2013/12/7 Chris Burroughs <chris.burrou...@gmail.com>:
> Thank you Devon and Vladimir for starting this thread.  We (AddThis)
> have been struggling with gmetad performance and stability for a while
> and I'm personally excited to see the focus here.  I'll explain briefly
> how we are using ganglia for context and then have inline comments.

Hi Chris, nice to see you here!

> We have two data centers each with over a dozen clusters.  Each of these
> clusters are polled by a gmetad that does not store any rrds (only used
> for alerting) and one that writes out rrds & satisfies queries gweb.
> There is also a "grid" gmetad that polls DC1 and DC2's gmetad and writes
> out a copy of RRDs for all data centers at somewhat less granularity.
> This is used instead of federation so when a DC goes down we still have
> access to it's metrics so we can figure out what happened.  I believe
> this is called "non-scalable" mode or something like that.
> Each "grid" gmetad is also forwarding all of it's metrics to a graphite
> instance.  Between the two DCs we currently have about 620k metrics.
> Our primary problems are around gmetad hanging and no longer polling a
> cluster, and gaps in graphs (particularly by the time the metrics get to
> graphite).  Since the gaps show up on large monitors with dashboards
> they cause a lot of complaints.

This sounds slightly different from our problem, but after having read
more of the email and responding through it, I am confident that these
changes will help with your problems as well. (But you will need to
use rrdcached.)

> On 12/06/2013 03:36 PM, Vladimir Vuksan wrote:
>> The Ganglia core is comprised of two daemons, `gmond` and `gmetad`. `Gmond` 
>> is
>> primarily responsible for sending and receiving metrics; `gmetad` carries the
>> hefty task of summarizing / aggregating the information, writing the metrics
>> information to graphing utilities (such as RRD), and reporting summary 
>> metrics
>> to the web front-end. Due to growth some metrics were never updating, and
>> front-end response time was abysmal. These issues are tied directly to 
>> `gmetad`.
> Were these failures totally random or grouped in some way?  (Same
> cluster, type, etc).

= = = = =

Exercise description >>
Continue the Ganglia mailing-list thread about gmetad performance, starting after its last line. The data that comes next has no connection to the text above.

Data below >>
= = = = =

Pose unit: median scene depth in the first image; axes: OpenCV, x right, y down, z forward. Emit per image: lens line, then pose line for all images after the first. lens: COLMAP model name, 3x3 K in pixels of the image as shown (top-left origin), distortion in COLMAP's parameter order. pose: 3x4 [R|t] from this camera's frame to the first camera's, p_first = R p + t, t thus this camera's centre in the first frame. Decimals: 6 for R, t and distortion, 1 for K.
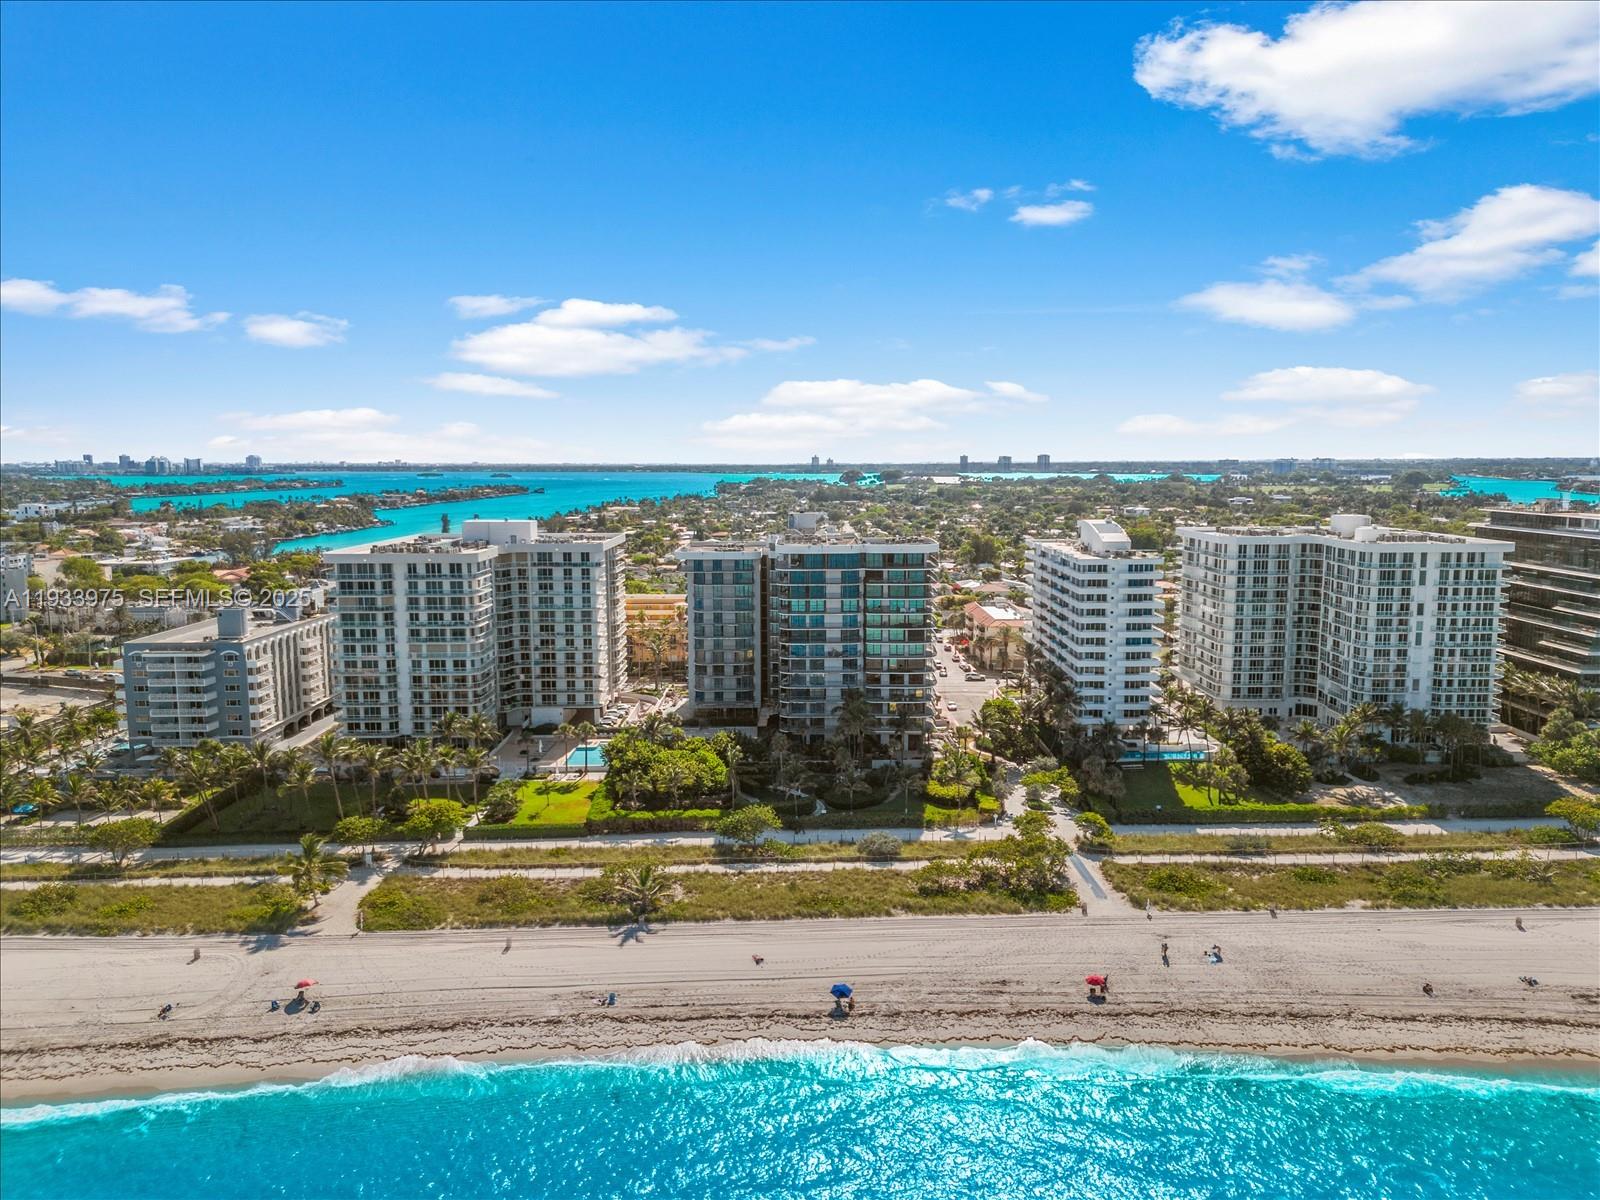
lens RADIAL K [[1153.9, 0, 844.8], [0, 1153.9, 473.3], [0, 0, 1]] dist [0.003507, 0.002989]
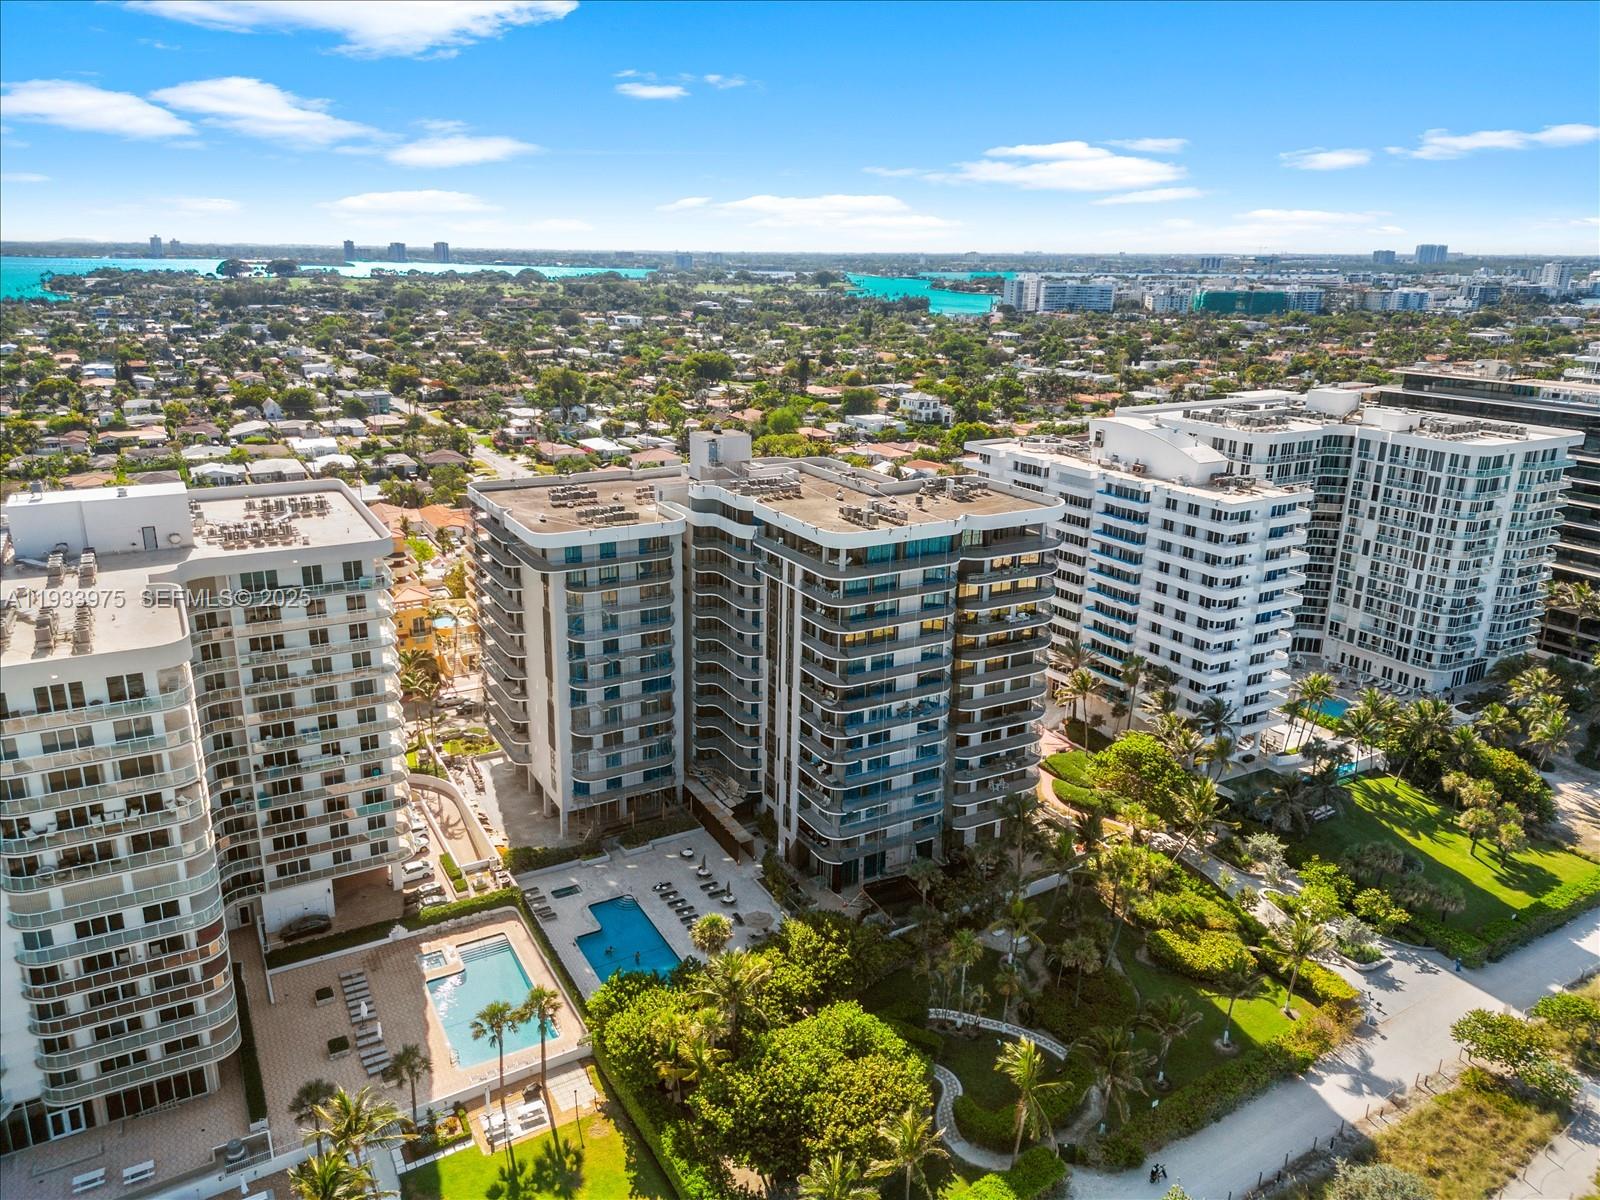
lens RADIAL K [[1164.7, 0, 798.0], [0, 1164.7, 471.8], [0, 0, 1]] dist [-0.003357, -0.002379]
pose [[0.885741, -0.075888, 0.457934, -0.304574], [-0.008101, 0.983868, 0.178712, -0.058299], [-0.464109, -0.162002, 0.870838, 0.558230]]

= = = = =

Task output >>
They weren't random, from what I saw. Larger clusters with more
metrics simply took longer to generate metrics for than our polling
period (which is rather short). I'm not sure whether that resulted in
gmetad always thinking the cluster was down or what, but effectively,
the summary rrds never got updated for these hosts. I never drilled
down to see whether this affected other RRDs than summary ones but I
suspect it did.

We were polling every 10 seconds, and it was taking over 2 minutes to
finish parsing the XML (which includes writing the RRDs). With my
changes, the 10 second poll is feasible.

>> In our Ganglia setup, we run a `gmond` to collect data for every machine and
>> several `gmetad` processes:
>>    * An interactive `gmetad` process is responsible solely for reporting 
>> summary
>> statistics to the web interface.
>>    * Another `gmetad` process is responsible for writing graphs.
> Are these two gmetad process co-located on the same server?  I think
> this is an interesting option that I at least was not aware of.

They are indeed.

> Did you go with this setup to alleviate the problems described above or
> for other reasons?

I'll let Vlad speak to that, but I imagine that it helps significantly
given the poor concurrency properties of the current hash table

>> Initially, I spent a large amount of time using the `perf` utility to 
>> attempt to
>> find the bottleneck in the interactive `gmetad` service. I found that the 
>> hash
>> table implementation in `gmetad` leaves a lot to be desired: apart from very
>> poor behavior in the face of concurrency, it also is the wrong datastructure 
>> to
>> use for this purpose. Unfortunately, fixing this would require rewriting 
>> large
>> swaths of Ganglia, so this was punted. Instead, Vlad suggested we simply 
>> reduce
>> the number of summarized metrics by explicitly stating which metrics are 
>> summarized.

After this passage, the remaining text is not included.